Tuesday, August 16, 2022


Meet Sylvia Plath's grandfather Theodor, master-blacksmith/inventor, and his wife Ernestine, grandmother who died in the Oregon State Hospital for the Insane. These are Otto Plath's parents, from Budsin, Prussia (today, Poland). Otto got to America the year before they did.

The props of fancy chair plus classical column mean the portrait was taken in the U.S.A. where bad taste reigns in such things. I mean, our four-year-olds get studio-photographed holding golden plastic "4"s. Already approaching age 50 when Mr. and Mrs. Plath arrived in 1901, they are likely closer to 60 in this photo. The narrow necktie suggests it's after 1905. Ernestine was in a North Dakota mental hospital from 1905 to at least November 1910, so it was taken between then and October 1916 when Theodor signed her into the Oregon state mental hospital, where she came to a tragic end.

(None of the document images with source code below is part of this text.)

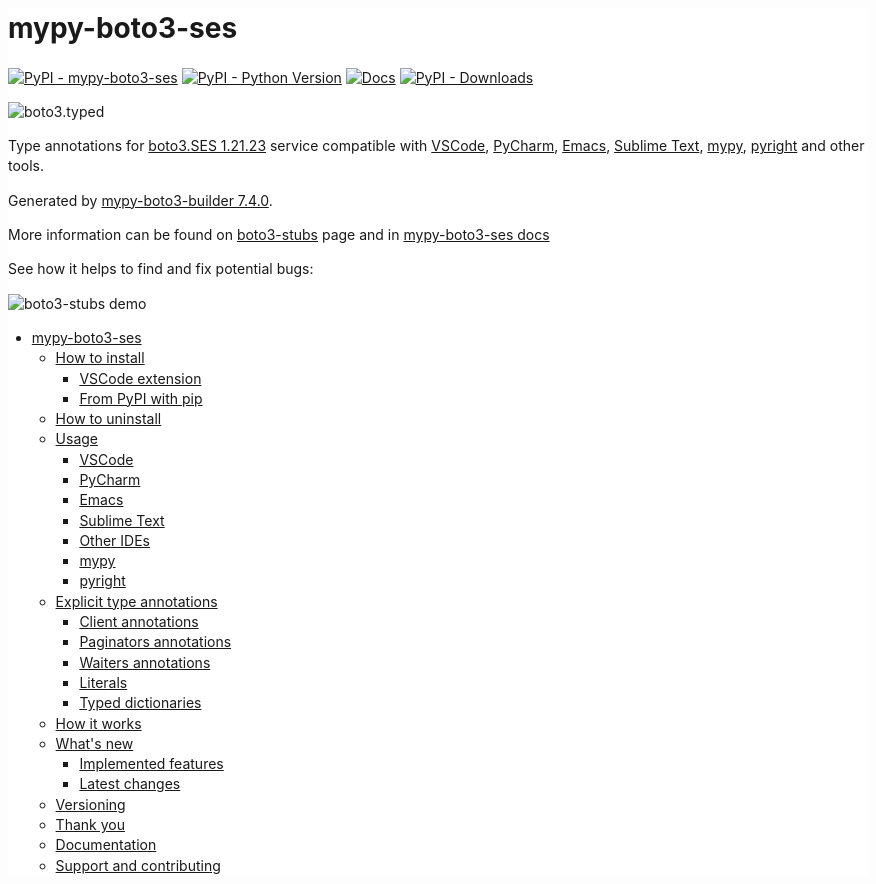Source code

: <a id="mypy-boto3-ses"></a>

# mypy-boto3-ses

[![PyPI - mypy-boto3-ses](https://img.shields.io/pypi/v/mypy-boto3-ses.svg?color=blue)](https://pypi.org/project/mypy-boto3-ses)
[![PyPI - Python Version](https://img.shields.io/pypi/pyversions/mypy-boto3-ses.svg?color=blue)](https://pypi.org/project/mypy-boto3-ses)
[![Docs](https://img.shields.io/readthedocs/mypy-boto3-builder.svg?color=blue)](https://mypy-boto3-builder.readthedocs.io/)
[![PyPI - Downloads](https://img.shields.io/pypi/dm/mypy-boto3-ses?color=blue)](https://pypistats.org/packages/mypy-boto3-ses)

![boto3.typed](https://github.com/vemel/mypy_boto3_builder/raw/main/logo.png)

Type annotations for
[boto3.SES 1.21.23](https://boto3.amazonaws.com/v1/documentation/api/latest/reference/services/ses.html#SES)
service compatible with [VSCode](https://code.visualstudio.com/),
[PyCharm](https://www.jetbrains.com/pycharm/),
[Emacs](https://www.gnu.org/software/emacs/),
[Sublime Text](https://www.sublimetext.com/),
[mypy](https://github.com/python/mypy),
[pyright](https://github.com/microsoft/pyright) and other tools.

Generated by
[mypy-boto3-builder 7.4.0](https://github.com/vemel/mypy_boto3_builder).

More information can be found on
[boto3-stubs](https://pypi.org/project/boto3-stubs/) page and in
[mypy-boto3-ses docs](https://vemel.github.io/boto3_stubs_docs/mypy_boto3_ses/)

See how it helps to find and fix potential bugs:

![boto3-stubs demo](https://github.com/vemel/mypy_boto3_builder/raw/main/demo.gif)

- [mypy-boto3-ses](#mypy-boto3-ses)
  - [How to install](#how-to-install)
    - [VSCode extension](#vscode-extension)
    - [From PyPI with pip](#from-pypi-with-pip)
  - [How to uninstall](#how-to-uninstall)
  - [Usage](#usage)
    - [VSCode](#vscode)
    - [PyCharm](#pycharm)
    - [Emacs](#emacs)
    - [Sublime Text](#sublime-text)
    - [Other IDEs](#other-ides)
    - [mypy](#mypy)
    - [pyright](#pyright)
  - [Explicit type annotations](#explicit-type-annotations)
    - [Client annotations](#client-annotations)
    - [Paginators annotations](#paginators-annotations)
    - [Waiters annotations](#waiters-annotations)
    - [Literals](#literals)
    - [Typed dictionaries](#typed-dictionaries)
  - [How it works](#how-it-works)
  - [What's new](#what's-new)
    - [Implemented features](#implemented-features)
    - [Latest changes](#latest-changes)
  - [Versioning](#versioning)
  - [Thank you](#thank-you)
  - [Documentation](#documentation)
  - [Support and contributing](#support-and-contributing)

Embossed in the corner is the photographer's name, hard to read. If it says "Hale" it was Herbert A. Hale, longtime Portland, Oregon photographer, turn of the century to 1917. Enlargement reveals beneath the logo small roman letters that look like "ego" or "eco" and might say "Oregon."

I think there is something of Otto Plath in the looks and stance of both parents. The photo, scanned into a public family-tree gallery, is the first I've seen of either parent. Ernestine died in Salem, Oregon, the tin of her ashes finally claimed by a descendant in 2020; Theodor, buried in Oregon City, had a pauper's grave with no stone. But, very good news: In 2021 a seeker located and marked his grave.